Bedford-based The Johnny Parry Chamber Orchestra has embarked on another ambitious album project called ‘An Anthology Of All Things’(read a review below).
‘Movement III (Childhood Heroes)’ is a track where all of the lyrics have been donated by children from a Bedford school and performed by the Johnny Parry Chamber Orchestra and Bedford Arts Choir. We have the first audio stream of it here:
“In short. Divine. I refer of course to ‘An Anthology Of All Things’ the latest release from the Johnny Parry Chamber Orchestra which I must admit over the course of the last few days has been vying for affection on our hi-fi with Oliver Cherer’s ‘Sir Ollife Leigh and other ghosts’ (mentioned about in these pages elsewhere). I’ll admit the thought of chorals, choirs, sopranos, chamber orchestras and commissions from Bedford Community Arts might have some of you wilting and furthermore on first sight may well appear to be something we’d ordinarily rush across the street to avoid. But.

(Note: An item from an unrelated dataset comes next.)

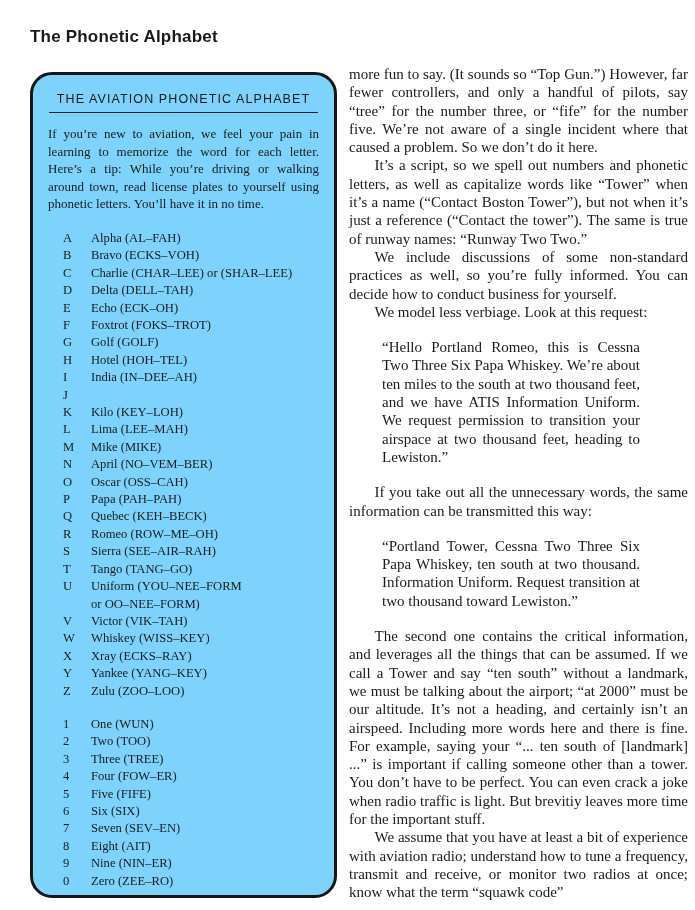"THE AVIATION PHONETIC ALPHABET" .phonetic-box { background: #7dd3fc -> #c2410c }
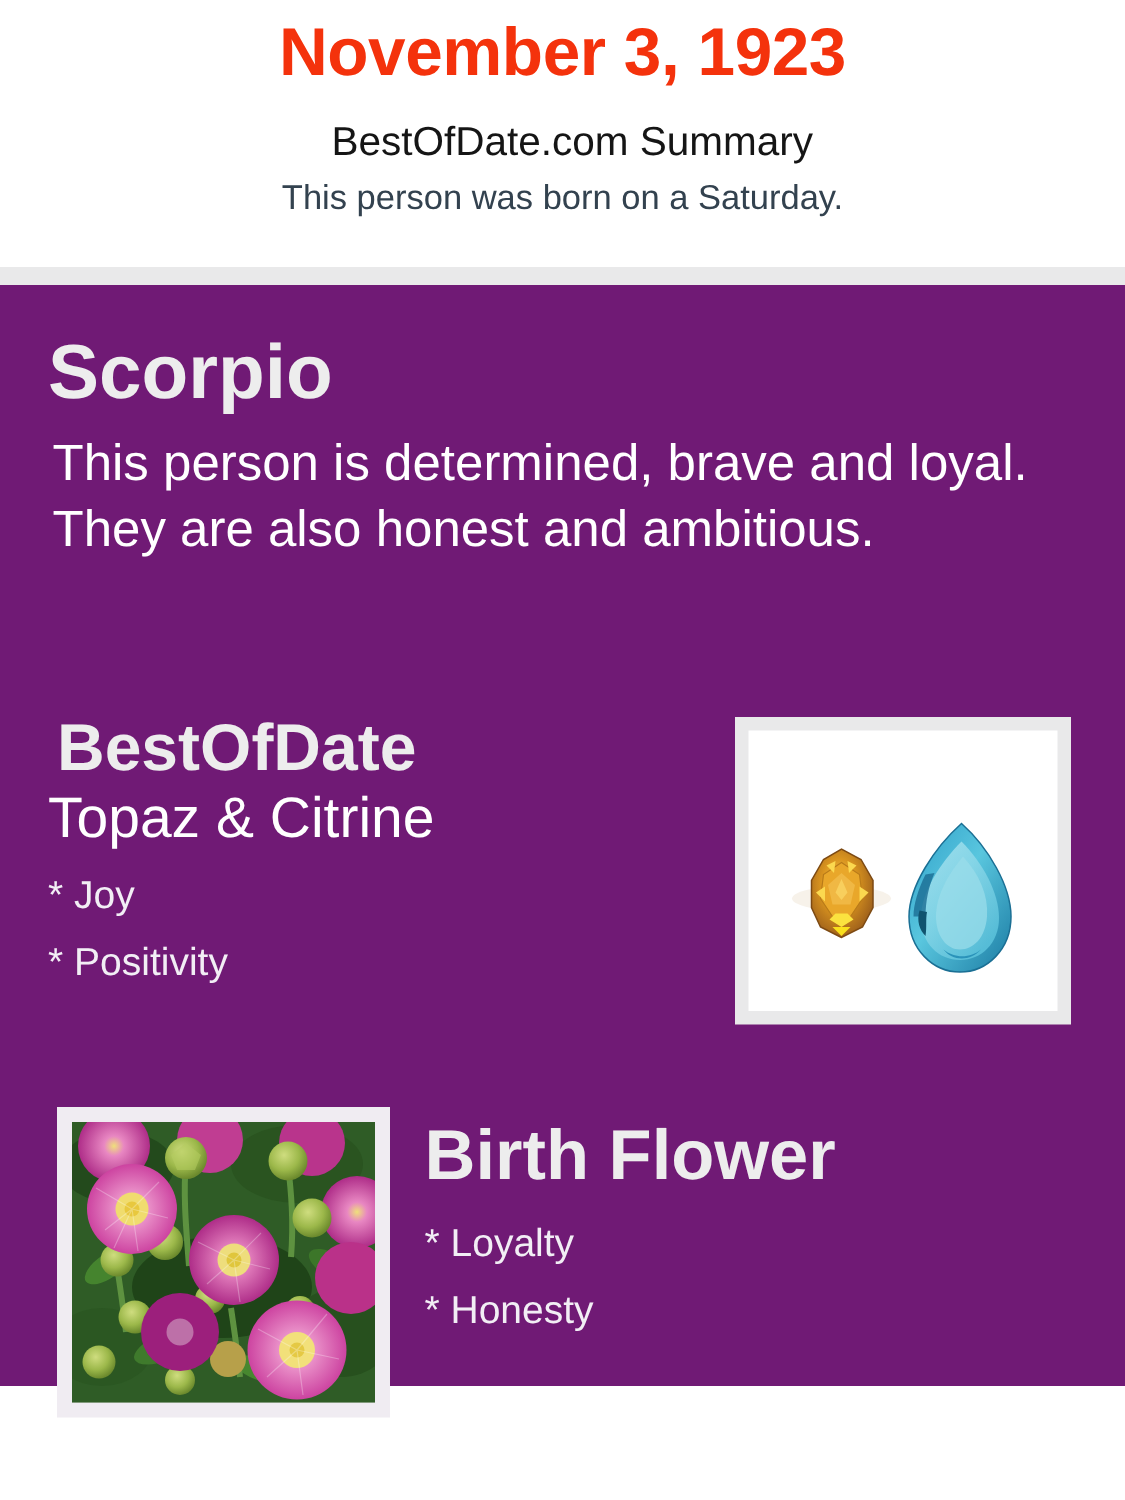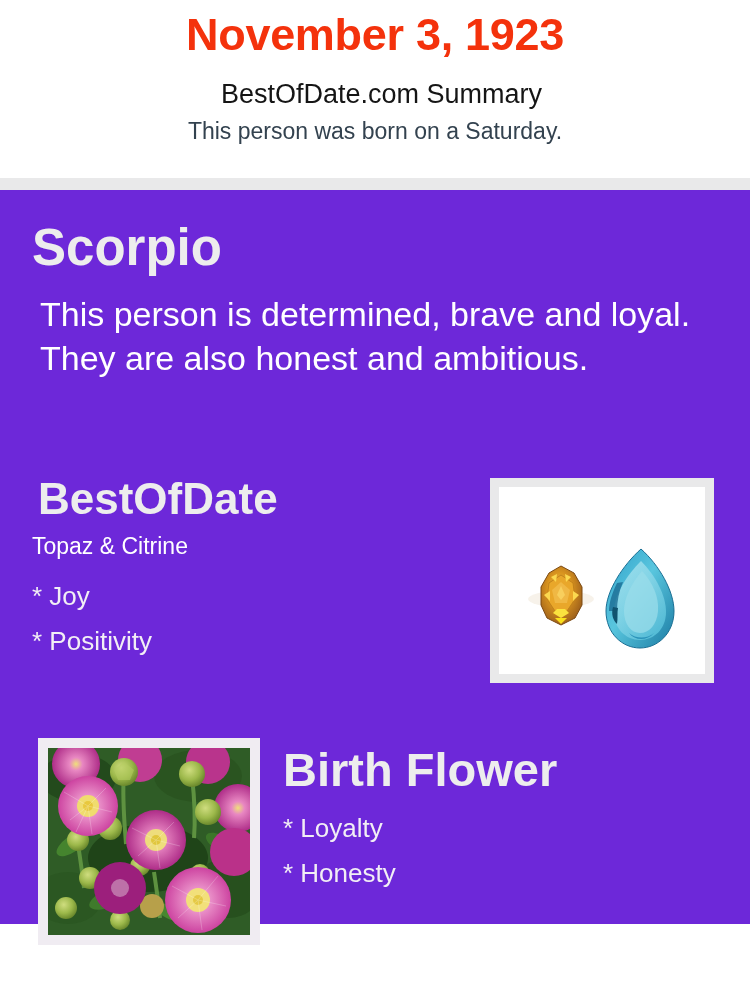"Scorpio" #body-panel { background: #6d28d9 -> #701a75 }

Lets put this into perspective from a pop point of view. In terms of reference markers, admirers of the North Sea Radio Orchestra ought to find familiar ground here. Agreed this does shift into the Radio 3 classical spectrum. But its savvy with it. There’s a pop sensibility here to which end if pop was indeed mapped out like the ancestral family trees crafted by Pete Frame then several root branches along you’d encounter those Polyphonic and Circulus chaps. Extend your radar a little further a both the polar worlds of Dead Can Dance and Vernon Elliott would be distantly drawn in. so with those markers firmly nailed down, the album then. Out via lost toys early May, ‘an anthology of all things’ is a richly rewarding listening experience, an incredible achievement of such complexity and planning. With a commission from Bedford Creative Arts to create what might be best described as ‘a historical map set to music’, Mr Parry and his entourage returned to his Bedford homeland and set about enlisting the help of a 61 strong choir whilst putting out a call to the local residents to submit lyrical ideas. And so from these ideas, memories, things cherished and notes a colourful patchwork of life in the Saxon town both past (the bombastic dark to light flurries of ‘Childhood Heroes’) and present was delicately sewn together to include on one hand a simplistic ode based on the dedications found on various park benches whilst on the other preserving traumatic memories of a life lived in 1942 under the fiery skies of enemy bombers and threadbare provisions at local convenience stores. As to the music, divided up into eight unique movements that are all at once sweeping from the epic and euphoric to the mournful and tender, the arrangements dimpled in silken symphonies, teasing lullabies (the sepia steeled sigh of the floral ‘1942’) and choral chants which from the soft allure of the quietly spellbinding and softly hymnal ’Things I like about Myself’ to the regally epic Nyman-esque daubed Greenaway pageantry of the parting ’Pilgrimage’ (incidentally the best thing here – your point of reference being ‘The Draughtsman‘s Contract’ and Douglas Gamley) never cease to entrance an seduce.
‘Song for Someone’ as previously reported is demurringly set upon a teasing clockwork motifs all disarmed by a gorgeous male / female choral conversation while the porcelain monastic etching of ‘Enduring Memories from a Film’ is soured in such bitter sweet slow waltz timed beauty as to leave you humbled, tearful and touched.”